ARTEMIS Science Website: http://artemis.ssl.berkeley.edu/

Can you imagine what life on the Moon would be like? Here on Earth, our atmosphere protects us some of the intense radiation from the Sun. The moon does not have an atmosphere. Without it, the Moon is flooded with the high speed electrons and protons that make up the solar wind. In planning for future space travel, radiation is an ever-present concern.

NASA has been studying the region around the Earth which protects us from the solar wind. A unique group of five satellites, called THEMIS, are helping scientist to unlock the mystery of how Earth's magnetosphere stores and releases energy from the sun. Three of these satellites continue to study substorms that are visible in the Northern Hemisphere as a sudden brightening of the Northern Lights, or aurora borealis.

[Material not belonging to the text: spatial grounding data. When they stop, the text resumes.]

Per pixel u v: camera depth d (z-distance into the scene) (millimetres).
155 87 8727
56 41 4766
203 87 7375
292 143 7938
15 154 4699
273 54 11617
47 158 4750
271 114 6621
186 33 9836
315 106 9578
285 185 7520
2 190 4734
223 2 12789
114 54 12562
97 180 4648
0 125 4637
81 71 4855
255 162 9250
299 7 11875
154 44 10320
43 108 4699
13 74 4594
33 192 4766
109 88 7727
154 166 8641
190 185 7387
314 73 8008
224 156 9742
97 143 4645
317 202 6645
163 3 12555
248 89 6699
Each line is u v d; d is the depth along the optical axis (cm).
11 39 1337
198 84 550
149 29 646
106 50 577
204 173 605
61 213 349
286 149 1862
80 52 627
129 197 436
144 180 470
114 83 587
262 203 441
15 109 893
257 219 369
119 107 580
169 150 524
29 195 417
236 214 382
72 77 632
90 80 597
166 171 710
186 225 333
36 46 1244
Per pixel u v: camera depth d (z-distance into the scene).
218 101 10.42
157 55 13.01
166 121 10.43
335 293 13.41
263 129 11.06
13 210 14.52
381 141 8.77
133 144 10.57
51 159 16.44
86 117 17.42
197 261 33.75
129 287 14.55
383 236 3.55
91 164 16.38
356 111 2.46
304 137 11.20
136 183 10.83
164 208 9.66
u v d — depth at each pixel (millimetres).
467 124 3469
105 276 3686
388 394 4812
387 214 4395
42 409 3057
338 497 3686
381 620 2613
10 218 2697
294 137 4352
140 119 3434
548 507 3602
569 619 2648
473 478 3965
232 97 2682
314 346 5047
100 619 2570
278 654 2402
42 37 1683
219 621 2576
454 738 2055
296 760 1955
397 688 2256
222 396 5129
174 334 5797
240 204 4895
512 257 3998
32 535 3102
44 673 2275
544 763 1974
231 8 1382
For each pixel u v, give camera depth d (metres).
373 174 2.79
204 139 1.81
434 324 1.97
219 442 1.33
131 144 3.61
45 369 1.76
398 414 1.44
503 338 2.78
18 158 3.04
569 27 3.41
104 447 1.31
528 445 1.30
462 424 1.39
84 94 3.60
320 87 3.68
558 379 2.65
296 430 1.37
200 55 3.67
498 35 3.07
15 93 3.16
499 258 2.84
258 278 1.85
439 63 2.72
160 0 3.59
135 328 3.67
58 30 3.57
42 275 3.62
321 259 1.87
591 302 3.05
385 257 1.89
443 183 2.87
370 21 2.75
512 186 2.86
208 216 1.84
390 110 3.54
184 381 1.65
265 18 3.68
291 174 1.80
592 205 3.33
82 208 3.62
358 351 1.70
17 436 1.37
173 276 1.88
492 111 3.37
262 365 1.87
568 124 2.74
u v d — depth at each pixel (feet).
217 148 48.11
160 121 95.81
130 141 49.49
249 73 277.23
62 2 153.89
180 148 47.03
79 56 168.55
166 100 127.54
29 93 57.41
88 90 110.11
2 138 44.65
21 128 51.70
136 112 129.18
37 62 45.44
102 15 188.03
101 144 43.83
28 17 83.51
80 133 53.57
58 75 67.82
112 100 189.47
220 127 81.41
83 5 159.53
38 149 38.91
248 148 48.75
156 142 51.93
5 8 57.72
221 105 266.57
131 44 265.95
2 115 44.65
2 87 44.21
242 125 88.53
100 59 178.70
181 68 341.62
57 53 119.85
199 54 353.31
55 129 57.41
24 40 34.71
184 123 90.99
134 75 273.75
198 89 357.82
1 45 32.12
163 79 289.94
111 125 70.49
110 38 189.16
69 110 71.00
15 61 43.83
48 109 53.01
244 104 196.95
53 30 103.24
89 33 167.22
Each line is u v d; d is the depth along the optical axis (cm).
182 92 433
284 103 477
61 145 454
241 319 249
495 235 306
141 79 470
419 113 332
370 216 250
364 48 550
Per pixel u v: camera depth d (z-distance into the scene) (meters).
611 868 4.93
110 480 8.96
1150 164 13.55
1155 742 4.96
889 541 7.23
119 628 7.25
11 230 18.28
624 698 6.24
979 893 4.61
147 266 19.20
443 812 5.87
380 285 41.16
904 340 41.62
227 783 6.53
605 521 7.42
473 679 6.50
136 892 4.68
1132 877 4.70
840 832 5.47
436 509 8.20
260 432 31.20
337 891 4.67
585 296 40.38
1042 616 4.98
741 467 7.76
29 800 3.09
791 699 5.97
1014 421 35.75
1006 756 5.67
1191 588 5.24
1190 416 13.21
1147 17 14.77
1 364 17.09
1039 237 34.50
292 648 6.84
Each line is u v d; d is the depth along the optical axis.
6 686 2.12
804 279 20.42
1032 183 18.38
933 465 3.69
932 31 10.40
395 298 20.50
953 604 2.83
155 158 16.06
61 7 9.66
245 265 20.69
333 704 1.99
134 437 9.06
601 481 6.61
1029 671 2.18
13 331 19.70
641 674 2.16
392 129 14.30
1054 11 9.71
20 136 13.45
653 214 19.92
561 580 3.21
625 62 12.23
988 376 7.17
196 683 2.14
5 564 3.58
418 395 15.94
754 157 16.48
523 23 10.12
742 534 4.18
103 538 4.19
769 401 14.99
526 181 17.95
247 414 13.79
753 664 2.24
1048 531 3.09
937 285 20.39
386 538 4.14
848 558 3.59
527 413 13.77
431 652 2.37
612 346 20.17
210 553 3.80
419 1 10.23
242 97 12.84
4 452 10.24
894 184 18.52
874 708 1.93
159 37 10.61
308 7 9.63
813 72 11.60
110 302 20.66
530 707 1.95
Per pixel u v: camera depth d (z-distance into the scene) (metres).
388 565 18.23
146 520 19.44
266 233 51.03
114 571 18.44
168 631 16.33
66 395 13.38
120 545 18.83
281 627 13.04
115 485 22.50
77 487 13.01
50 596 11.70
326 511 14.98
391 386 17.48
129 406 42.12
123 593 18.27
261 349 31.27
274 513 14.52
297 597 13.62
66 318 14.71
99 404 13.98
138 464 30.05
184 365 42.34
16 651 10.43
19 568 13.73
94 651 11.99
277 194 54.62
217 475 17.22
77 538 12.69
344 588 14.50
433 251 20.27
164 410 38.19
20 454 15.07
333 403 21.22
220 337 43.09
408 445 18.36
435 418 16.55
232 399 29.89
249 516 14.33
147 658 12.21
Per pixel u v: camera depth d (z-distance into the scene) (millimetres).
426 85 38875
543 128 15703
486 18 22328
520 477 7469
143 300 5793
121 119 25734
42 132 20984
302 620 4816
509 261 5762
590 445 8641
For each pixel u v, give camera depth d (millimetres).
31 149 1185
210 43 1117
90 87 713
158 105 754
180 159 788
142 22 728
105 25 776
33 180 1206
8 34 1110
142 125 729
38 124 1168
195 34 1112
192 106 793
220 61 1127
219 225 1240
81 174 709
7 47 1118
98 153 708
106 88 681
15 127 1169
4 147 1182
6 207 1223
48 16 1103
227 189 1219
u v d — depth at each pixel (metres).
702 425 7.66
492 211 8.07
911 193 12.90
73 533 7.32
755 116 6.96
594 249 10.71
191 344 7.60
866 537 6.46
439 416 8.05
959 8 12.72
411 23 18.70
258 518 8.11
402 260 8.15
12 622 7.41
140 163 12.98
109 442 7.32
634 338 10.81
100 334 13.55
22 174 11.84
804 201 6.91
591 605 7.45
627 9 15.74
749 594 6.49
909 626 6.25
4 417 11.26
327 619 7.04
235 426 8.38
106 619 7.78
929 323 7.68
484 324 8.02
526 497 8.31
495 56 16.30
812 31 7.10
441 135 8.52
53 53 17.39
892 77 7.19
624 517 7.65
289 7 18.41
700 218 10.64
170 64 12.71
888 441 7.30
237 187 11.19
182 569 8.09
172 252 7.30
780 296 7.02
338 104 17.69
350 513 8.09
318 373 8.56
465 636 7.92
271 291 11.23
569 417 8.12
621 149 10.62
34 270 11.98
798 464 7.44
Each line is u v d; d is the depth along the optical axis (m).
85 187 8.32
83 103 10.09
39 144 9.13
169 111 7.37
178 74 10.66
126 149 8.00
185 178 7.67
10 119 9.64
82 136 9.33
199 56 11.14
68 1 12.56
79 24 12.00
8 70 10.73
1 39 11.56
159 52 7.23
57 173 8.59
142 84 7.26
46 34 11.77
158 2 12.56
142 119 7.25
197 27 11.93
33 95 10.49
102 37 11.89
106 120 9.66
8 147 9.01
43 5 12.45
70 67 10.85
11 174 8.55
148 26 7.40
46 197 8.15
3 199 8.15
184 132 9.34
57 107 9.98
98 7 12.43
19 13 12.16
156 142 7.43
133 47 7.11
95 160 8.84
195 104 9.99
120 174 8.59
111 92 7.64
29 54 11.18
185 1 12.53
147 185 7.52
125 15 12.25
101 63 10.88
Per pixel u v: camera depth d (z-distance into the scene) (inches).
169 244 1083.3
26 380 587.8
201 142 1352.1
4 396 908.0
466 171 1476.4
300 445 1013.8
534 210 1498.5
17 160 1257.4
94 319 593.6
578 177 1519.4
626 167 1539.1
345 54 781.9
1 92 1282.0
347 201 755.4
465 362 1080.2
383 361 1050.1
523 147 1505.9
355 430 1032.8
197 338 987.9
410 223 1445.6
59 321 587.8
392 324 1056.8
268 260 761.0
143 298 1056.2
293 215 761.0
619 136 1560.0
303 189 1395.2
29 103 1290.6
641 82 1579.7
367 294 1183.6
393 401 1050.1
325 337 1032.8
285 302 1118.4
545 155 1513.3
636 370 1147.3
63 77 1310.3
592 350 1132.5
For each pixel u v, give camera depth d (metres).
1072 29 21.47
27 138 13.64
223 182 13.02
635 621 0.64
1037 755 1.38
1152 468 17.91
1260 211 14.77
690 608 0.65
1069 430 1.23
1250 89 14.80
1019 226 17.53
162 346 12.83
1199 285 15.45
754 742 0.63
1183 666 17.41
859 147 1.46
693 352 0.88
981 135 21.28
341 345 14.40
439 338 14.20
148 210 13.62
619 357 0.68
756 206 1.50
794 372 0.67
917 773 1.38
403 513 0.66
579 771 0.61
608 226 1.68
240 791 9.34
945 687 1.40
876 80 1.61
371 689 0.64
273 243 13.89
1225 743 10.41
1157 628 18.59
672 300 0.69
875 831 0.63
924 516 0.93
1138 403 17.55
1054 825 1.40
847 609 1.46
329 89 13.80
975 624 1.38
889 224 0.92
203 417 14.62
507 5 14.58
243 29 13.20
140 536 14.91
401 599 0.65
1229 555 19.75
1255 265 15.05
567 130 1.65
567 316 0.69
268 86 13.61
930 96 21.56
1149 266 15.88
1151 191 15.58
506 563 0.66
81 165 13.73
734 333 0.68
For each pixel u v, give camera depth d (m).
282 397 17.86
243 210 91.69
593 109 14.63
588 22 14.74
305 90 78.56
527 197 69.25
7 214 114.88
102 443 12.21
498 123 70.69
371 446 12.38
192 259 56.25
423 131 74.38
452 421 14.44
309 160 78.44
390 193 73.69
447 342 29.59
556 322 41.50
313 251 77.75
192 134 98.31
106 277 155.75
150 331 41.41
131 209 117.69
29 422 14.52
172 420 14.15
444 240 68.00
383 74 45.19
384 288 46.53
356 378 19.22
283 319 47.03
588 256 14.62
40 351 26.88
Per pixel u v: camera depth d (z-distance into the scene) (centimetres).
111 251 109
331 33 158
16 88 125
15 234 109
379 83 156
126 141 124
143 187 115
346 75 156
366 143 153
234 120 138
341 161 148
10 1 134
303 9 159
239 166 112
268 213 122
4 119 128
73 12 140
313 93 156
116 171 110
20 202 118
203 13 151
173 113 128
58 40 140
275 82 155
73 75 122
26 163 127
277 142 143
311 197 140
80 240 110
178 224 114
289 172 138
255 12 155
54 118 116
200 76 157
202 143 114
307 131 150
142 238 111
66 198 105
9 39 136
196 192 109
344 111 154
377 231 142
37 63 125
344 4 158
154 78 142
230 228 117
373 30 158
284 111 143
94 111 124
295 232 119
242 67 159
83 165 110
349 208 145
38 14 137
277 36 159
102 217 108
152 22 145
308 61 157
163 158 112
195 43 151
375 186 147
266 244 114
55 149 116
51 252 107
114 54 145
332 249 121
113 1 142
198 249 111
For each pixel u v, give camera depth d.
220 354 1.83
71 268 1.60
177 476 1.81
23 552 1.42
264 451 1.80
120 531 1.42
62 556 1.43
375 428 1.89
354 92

Two of the five spacecraft have been sent on a new mission to the moon. This mission is called ARTEMIS, or Acceleration, Reconnection, Turbulence and Electrodynamics of Moon's Interaction with the Sun. As the name suggests, the two spacecraft will measure what happens when the Sun’s radiation hits our rocky moon, where there is no magnetic field to protect it. As the moon orbits the Earth, it moves into and out of our magnetic shield. What happens to the moon when it is within Earth’s magnetic shield? These are some of the mysteries scientists are interested in resolving.